Secondo quanto emerso nel corso del processo, l’intervento non era indicato per il quadro clinico del paziente, né per l’età né per le patologie pregresse. Una decisione ritenuta errata e determinante dal giudice Luca Bruni, che ha riconosciuto la responsabilità del personale sanitario e il nesso causale diretto tra l’operazione e il decesso.

Determinanti sono state le consulenze tecniche disposte dal Tribunale, che hanno evidenziato come una corretta gestione clinica avrebbe richiesto una terapia farmacologica mirata, e non un intervento invasivo. Una scelta che, invece, ha innescato una sequenza di eventi fatali.

A rivolgersi alla giustizia sono stati i familiari della vittima, assistiti dagli avvocati Berardino Terra e Domenico Martinelli, che hanno portato avanti una lunga battaglia legale culminata nella condanna dell’azienda sanitaria.

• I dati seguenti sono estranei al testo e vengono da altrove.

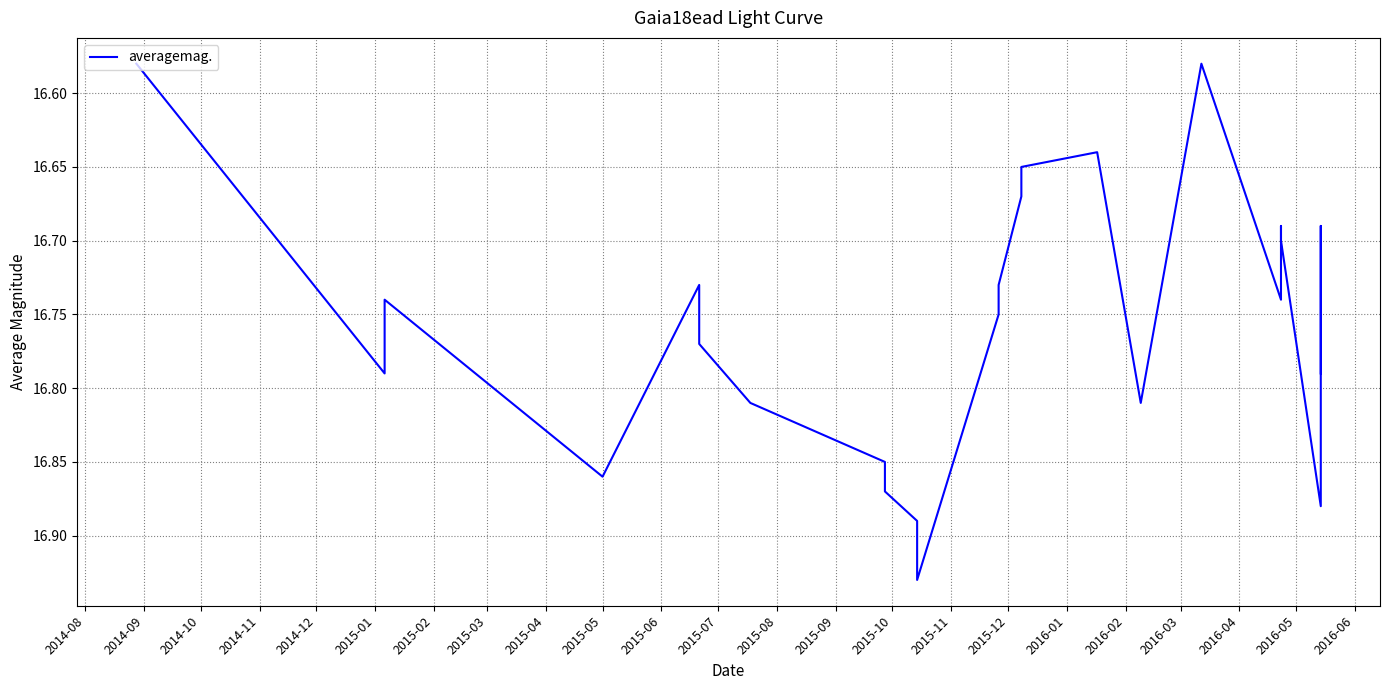

Reading left to right, transcribe all the data shown in this chart.

16.6	16.8	16.7	16.9	16.7	16.8	16.8	16.9	16.9	16.9	16.9	16.8	16.7	16.7	16.6	16.6	16.8	16.6	16.7	16.7	16.7	16.9	16.8	16.7	16.8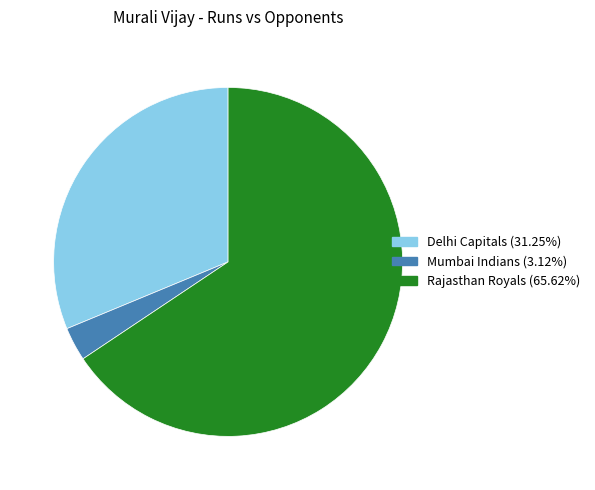

Is there any slice that represents more than half of the pie?

Yes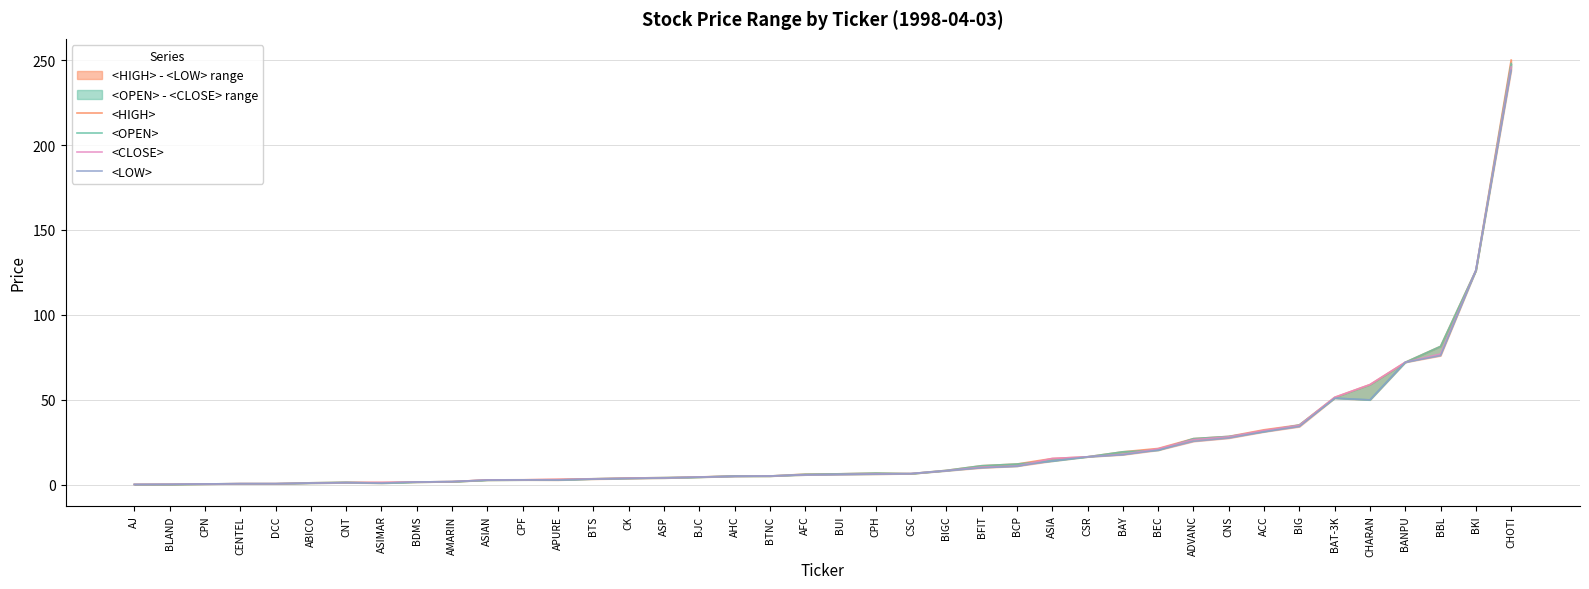

What is the value of the <LOW> point at the 18th from the left?

5.0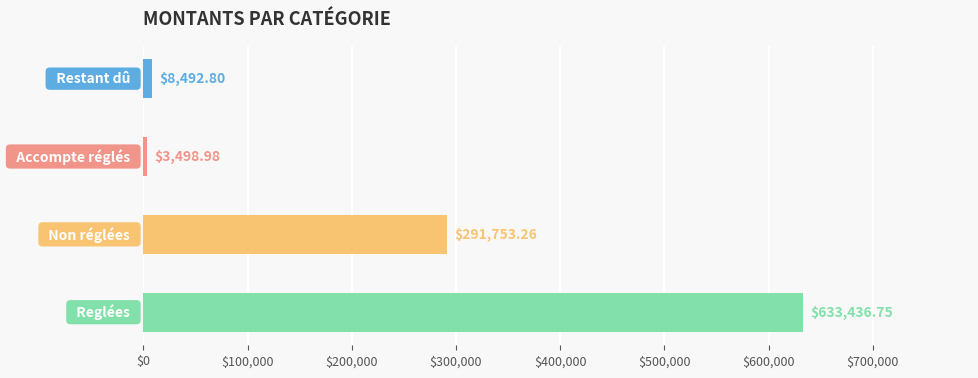

How many categories are shown in the chart?

4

Nel dettaglio, il risarcimento comprende oltre 228mila euro per la moglie, più di 168mila euro per ciascuno dei due figli, oltre alle spese legali e al rimborso dei costi sostenuti. Una sentenza che rappresenta non solo un ristoro economico, ma anche un riconoscimento formale delle responsabilità.

Una storia che riaccende i riflettori sul tema della sicurezza delle cure, sull’appropriatezza degli interventi sanitari e sulla necessità di valutazioni cliniche rigorose, soprattutto quando si tratta di pazienti anziani e fragili. Perché, come stabilito nero su bianco dal Tribunale, quel bisturi non doveva entrare in sala operatoria.